Perhaps a better title for this post would be, "Ways to Reinforce Where French is Spoken," since a major part of geography for me is just getting students to realize that French is spoken in other countries besides France.  Here are a few of the ways I do that.

I keep a container full of pens with flags of francophone countries for students who need a writing utensil.  The name of the country is also attached to the flag.

When we're learning about weather, I give students an assignment where they have to describe the weather in a French-speaking city for a week.  You can read more about it in this post.

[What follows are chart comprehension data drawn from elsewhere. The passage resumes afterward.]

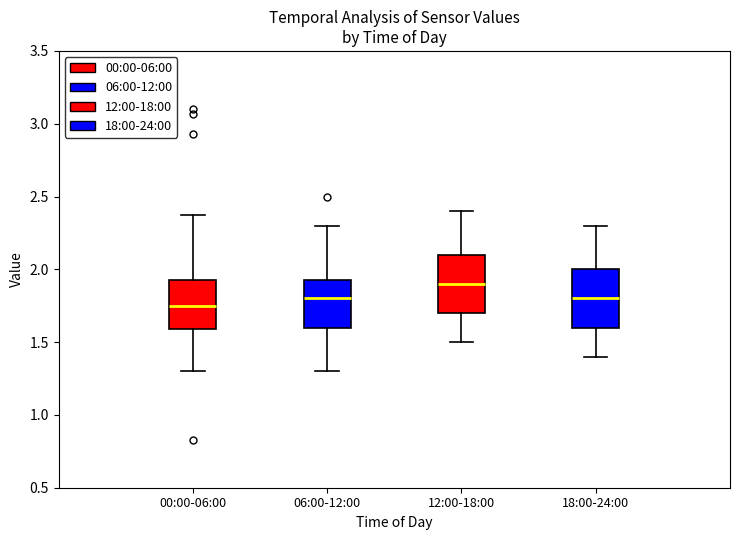

Reading left to right, transcribe this box plot: for each box, give where its median line is, the range the box spans, and where its two whiskers end, as read against the y-axis. The values are not printed on the chart, so give them approximately, as read against the axis.

00:00-06:00: median 1.75, box 1.60 to 1.95, whiskers 1.30 to 2.35
06:00-12:00: median 1.80, box 1.60 to 1.95, whiskers 1.30 to 2.30
12:00-18:00: median 1.90, box 1.70 to 2.10, whiskers 1.50 to 2.40
18:00-24:00: median 1.80, box 1.60 to 2.00, whiskers 1.40 to 2.30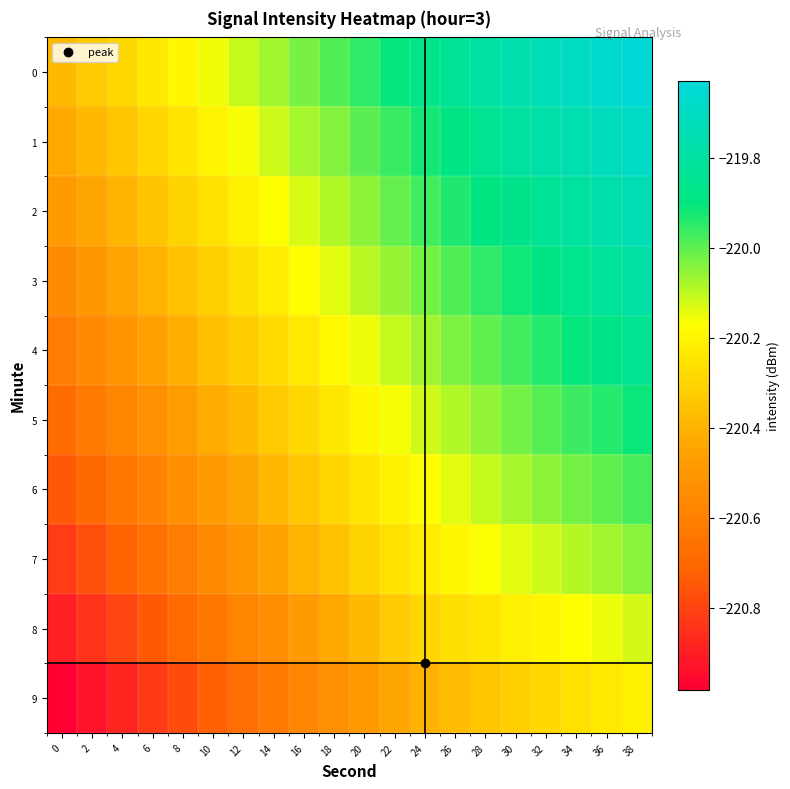

Which series has the widest spread of values?

8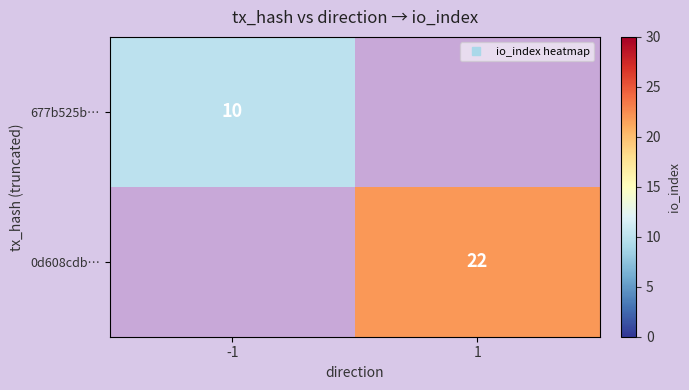

Rank the categories by 0d608cdb… value from highest to lowest.

-1, 1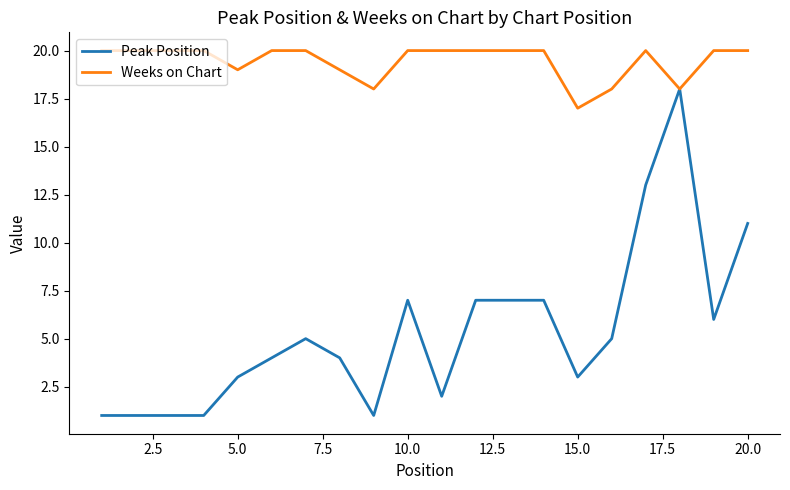

Which series has the largest total across all categories?

Weeks on Chart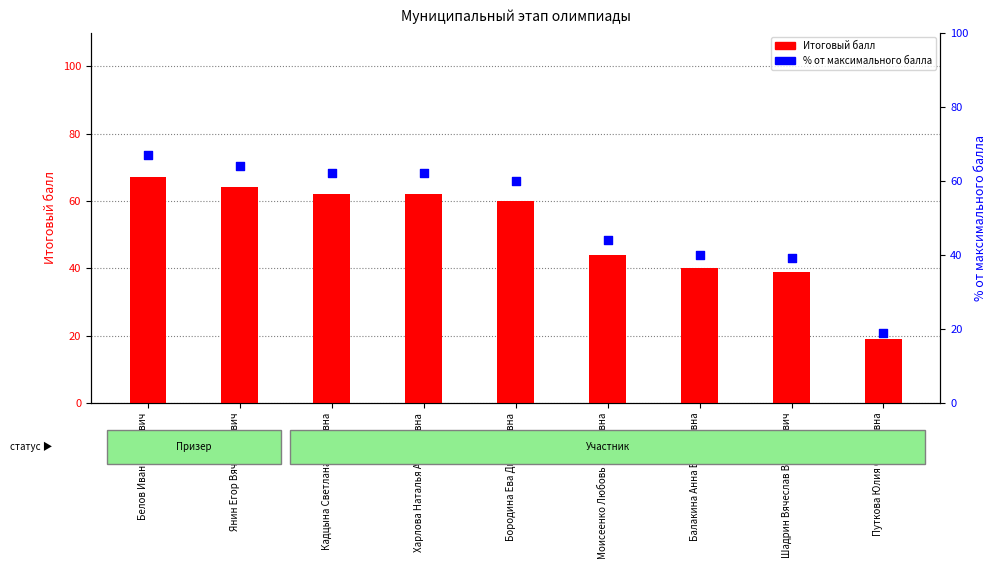

Which series has the largest total across all categories?

Итоговый балл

For National French Week one year, I had my French Club draw flags of French-speaking countries outside the school with sidewalk chalk.  You can read more about it in this post.

Also during National French Week, students bring in dishes from various parts of the French-speaking world, and point to the country that it's from on a map.  Students keep track of what they ate on a sheet and write their favorite item.

When time allots at the end of the year, I do a project with students where they create a short commercial for a French-speaking country or region using Adobe Spark Video.  You can read more about it in this post.

Outside my classroom, there is a bulletin board where I feature student work during most of the year. At the beginning of the year, though, I feature photos taken in French-speaking countries.  The above bulletin board features a map with photos pointing to different French-speaking countries on it, and the below bulletin board features photos I've taken in French-speaking areas.

I have some posters around my room which I created which show off the French-speaking world.  The one above is also the header for my classroom blog.  The one below is one we often point to when discussing where in the world a particular French-speaking country is.

In my post Using Google Maps to Reinforce Francophone Geography, I share how using photos taken in French-speaking countries and then placing them on a map can be a great speaking activity.

Another weather activity I do with students is to create a weather forecast on the iPads using Adobe Spark video.  You can read more about that activity in this post.

Guest speakers are another great way to get students exposed to the culture of countries you may or may not have ever visited yourself.  I've had guest speakers who lived in or were from Senegal, Burkina Faso, Côte d'Ivoire and France.  Often times the visit was accompanied by some type of project or activity to tie in to the presentation.

In the front of my classroom, I have flags of French-speaking countries and organizations that use French.  I reference these at the beginning of the year when discussing the usefulness of French and where it is spoken.

So, what ways do you use to reinforce geography with French students?